Deposit rates have gone up since the start of the year. Many banks are struggling with dwindling liquidity as credit has grown stronger than capital mobilization.

VNDirect Securities Corporation said in its recent report that the hike in interest rates for the U.S. dollar would pile pressure on domestic lending rates, resulting in deposit rates of the Vietnam dong soaring by 20-40 basis points for the rest of the year.

The high cost of capital input will push up lending rates, especially home loans, as credit for real estate is being brought under control in line with the Government’s directives and the State Bank’s decisions.

Like other nations, Vietnam is seeing home loans repaid in 15- 20-year installments, with changeable interest rates, which are revised up or down by banks, rather than fixed rates. The monthly, quarterly or annually adjustment of lending rates is aimed at helping banks prevent interest rate risks for medium- and long-term loans.

Over the past few years, local banks have been offering a series of products and programs to lend to house buyers, with preferential rates in the first two or three years as home loans are more attractive than those for other purposes. Besides, the risk of home loans is not too high as borrowers are required to put their new houses up as collateral for their bank loans. The risk will stand at the lowest level if banks properly value borrowers’ properties.

Low interest rates, plus preferential policies, have contributed to driving up the credit growth in the real estate sector, though the speed has slowed down due to the tight control over loans for housing. Statistics recently released by the State Bank of Vietnam indicate the credit growth in 2018 posted over 26.7%, but fell to 15.4% in 2021, still much higher than the 13.5% economic growth.

Further, outstanding loans for housing always account for the highest proportion, at over 60% of the total outstanding loans for the real estate sector, showing banks’ focus on providing loans for residents’ demand for homes. As of March 31, 2022, outstanding loans for the property sector had reached over VND2,240 trillion, increasing by 7.87% from late 2021 and making up 20.23% of the total outstanding loans. Outstanding consumer loans grew 7.75%, representing 65% of the total outstanding loans for the real estate sector, while outstanding loans for property business gained 8.1%, accounting for 35%.

Invalid preferential policies of loans, coupled with surging lending rates, will ramp up pressure on interest payments for house buyers. Recently, the local market has seen a stop loss in some segments of housing investment as incomes have dipped sharply over the past two years, making life challenging for many homebuyers to cover principal and interest payments. In addition, the risk of a real estate freeze following a housing bubble has also caused concerns.
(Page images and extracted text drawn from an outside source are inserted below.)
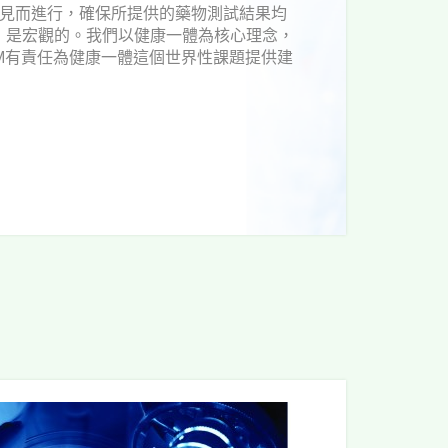
家意見而進行，確保所提供的藥物測試結果均
，是宏觀的。我們以健康一體為核心理念，
M有責任為健康一體這個世界性課題提供建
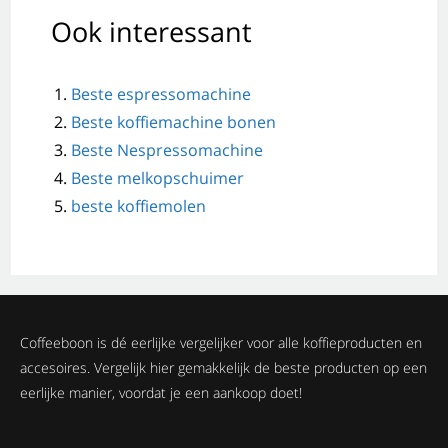
Ook interessant
Beste espressomachine
Beste koffiemachine bonen
Beste Nespressomachine
Beste melkopschuimer
beste koffiemolen
Coffeeboon is dé eerlijke vergelijker voor alle koffieproducten en
accesoires. Vergelijk hier gemakkelijk de beste producten op een
eerlijke manier, voordat je een aankoop doet!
Even so, not everything is always for sure. For instance, to rescue its slumping housing market, which took a hit due to the Chinese Government’s tight credit policies, China, the world’s second-largest economy, has helped major developers and State-run firms easily mobilize capital, easing several requirements and regulations on escrow accounts and allowing some grassroots authorities to slash mortgage rates.